The common core takes power away from the teachers by making it impossible for them to have a personal impact on their students.  They are unable to meet their students' needs, because they have to spend all their time making sure the students can pass the tests instead of making sure they understand the material.  This undermines respect, especially because students now have the ability to get teachers fired simply by not doing well.

I believe that children are individuals, and have individual educational needs.

I had a conversation with my stepmother yesterday.  We are both having trouble with our computers, and need to get new ones.  We were discussing the merits of laptops, desktops, and all-in-one's for the different things we use computers for these days.  We also had a brief discussion about the telephone party lines we had grown up with.  Talk about change!   She had been on a line with six houses, but when I was young our line only had two.  Now, many families have a different phone number for each family member!  My generation has had to teach ourselves to use computers, VCR's, DVD's, video cameras, MP3 players, microwave ovens, and programmable coffee pots.  There are countless job opportunities that didn't exist when we were in school.  There was no way for our teachers to teach us everything we would need to know for the world we live in now.  We had to know how to learn things on our own.

What will our children need to know by the time they are adults?  We don't know.  Teachers don't know.  And politicians don't know.  There is all this talk about "skill sets."  Supposedly every child needs the same one.  Do they really?  Do a chemist, a rock star, and a cashier need the same skill set?  What about a nurse, a computer programmer and an archaeologist?  I'm thinking probably not. What they all need is the ability to learn how to do their job.  That learning will look different for each of them.  The common core prides itself on getting children "college and career-ready."  How can you do that if there is so much emphasis on everyone knowing the same thing?  Colleges and careers require countless variations of skills.  What happens when there is so much time spent on testing a narrow set of skills, from the time spent teaching what will be on the test, to practicing taking the test, to actually taking the test?  There is little time left for anything else.  When can a musician practice, or a scientist experiment, or a carpenter build?  Children need to have time to try all of these things, so that they can make choices for their own futures.

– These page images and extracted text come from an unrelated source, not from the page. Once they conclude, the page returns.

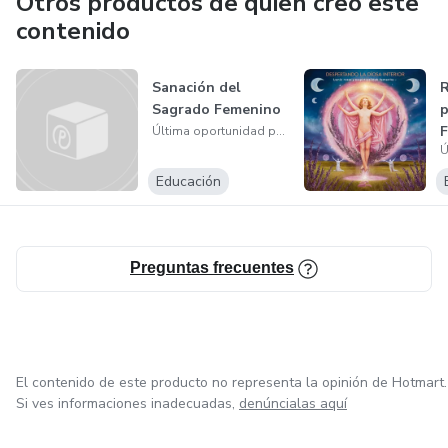
Otros productos de quien creó este
contenido
Sanación del
R
Sagrado Femenino
p
Última oportunidad para comprar la aplicación
Educación
Preguntas frecuentes
El contenido de este producto no representa la opinión de Hotmart.
Si ves informaciones inadecuadas,
denúncialas aquí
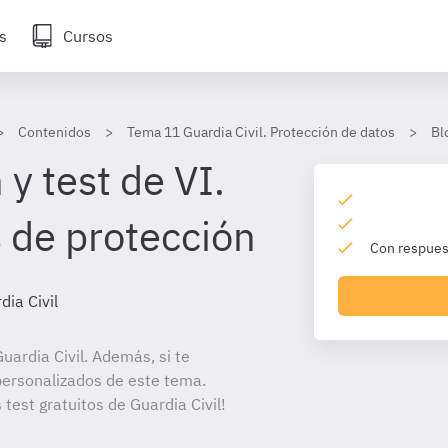
s
Cursos
Contenidos
Tema 11 Guardia Civil. Protección de datos
Bl
y test de VI.
 de protección
Con respuest
dia Civil
ardia Civil. Además, si te
personalizados de este tema.
 test gratuitos de Guardia Civil!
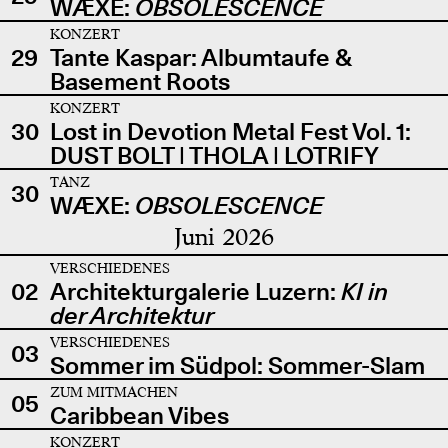
WÆXE:
OBSOLESCENCE
KONZERT
29
Tante Kaspar: Albumtaufe &
Basement Roots
KONZERT
30
Lost in Devotion Metal Fest Vol. 1:
DUST BOLT | THOLA | LOTRIFY
TANZ
30
WÆXE:
OBSOLESCENCE
Juni 2026
VERSCHIEDENES
02
Architekturgalerie Luzern:
KI in
der Architektur
VERSCHIEDENES
03
Sommer im Südpol: Sommer-Slam
ZUM MITMACHEN
05
Caribbean Vibes
KONZERT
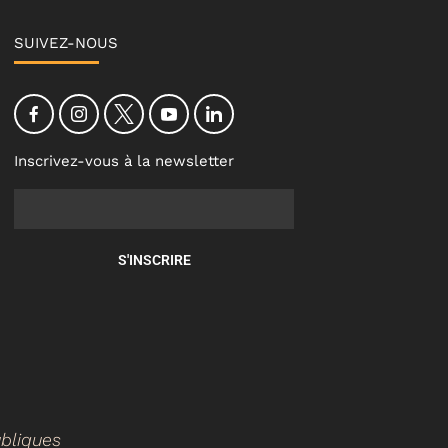
SUIVEZ-NOUS
Inscrivez-vous à la newsletter
S'INSCRIRE
ubliques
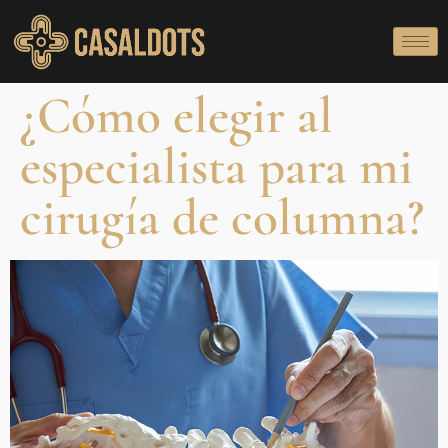
¿Cómo elegir al
especialista para mi
cirugía de columna?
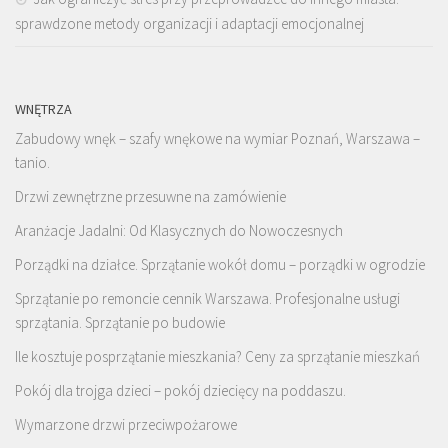
sprawdzone metody organizacji i adaptacji emocjonalnej
WNĘTRZA
Zabudowy wnęk – szafy wnękowe na wymiar Poznań, Warszawa –
tanio.
Drzwi zewnętrzne przesuwne na zamówienie
Aranżacje Jadalni: Od Klasycznych do Nowoczesnych
Porządki na działce. Sprzątanie wokół domu – porządki w ogrodzie
Sprzątanie po remoncie cennik Warszawa. Profesjonalne usługi
sprzątania. Sprzątanie po budowie
Ile kosztuje posprzątanie mieszkania? Ceny za sprzątanie mieszkań
Pokój dla trojga dzieci – pokój dziecięcy na poddaszu.
Wymarzone drzwi przeciwpożarowe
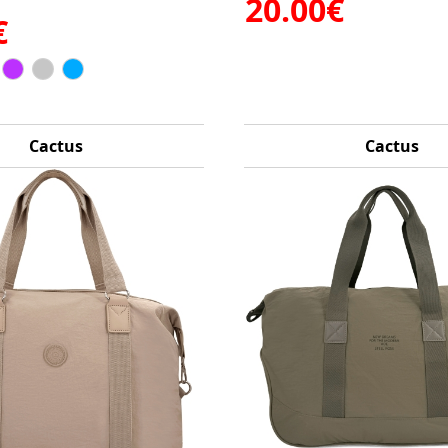
20.00€
€
Cactus
Cactus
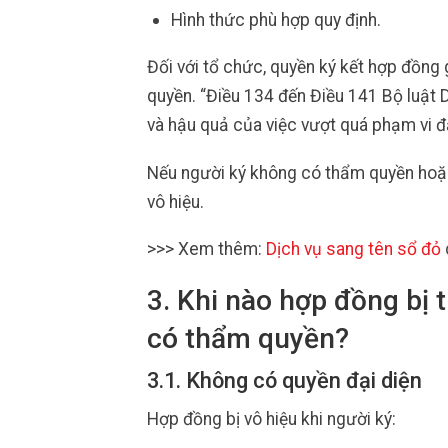
Hình thức phù hợp quy định.
Đối với tổ chức, quyền ký kết hợp đồng 
quyền. “Điều 134 đến Điều 141 Bộ luật D
và hậu quả của việc vượt quá phạm vi đạ
Nếu người ký không có thẩm quyền hoặc
vô hiệu.
>>> Xem thêm:
Dịch vụ sang tên sổ đỏ
3. Khi nào hợp đồng bị 
có thẩm quyền?
3.1. Không có quyền đại diện
Hợp đồng bị vô hiệu khi người ký:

The common core takes power away from children, by fitting them all into a common mold.  They are unable to develop their own interests.  The bright ones are pushed down, and the struggling ones are pushed off.  This undermines self-respect, because they are all expected to be good at the same things, and have no way to let their true abilities shine.

In temporary conclusion...

As I said, I am not an expert.  I believe my experience has given me a little insight, but I am sure I do not know the impact the Common Core will have on this generation of students or those who will come after them.  I think it will weaken our country, in the long run.  I don't really have a problem with a standardized list of things that should be taught to children in our country.  There are things everyone should know, such as history so that we don't repeat it, and respect for others.  I do have a problem with people who are not educators themselves dictating how things need to be taught.  I have a problem with holding teachers responsible for the test results without consideration of the real needs of the children.  I have a problem with children being so stressed out from testing that they hate school, and learn that learning new things is painful.  I have a problem with families having their personal lives monitored in the name of education.  And I have a problem with a government that thinks throwing more money at a problem is the only way to fix things.

I realize that I have only mined the surface of what is happening in our schools, and that there is more that can be said on every side.  I also realize that I am speaking from small amounts of information and large amounts of emotion, here.  But hey, it's my blog so I can say what I like, right?  I would love more conversation about this topic, but please be respectful of everyone!  What do you see, from wherever you are?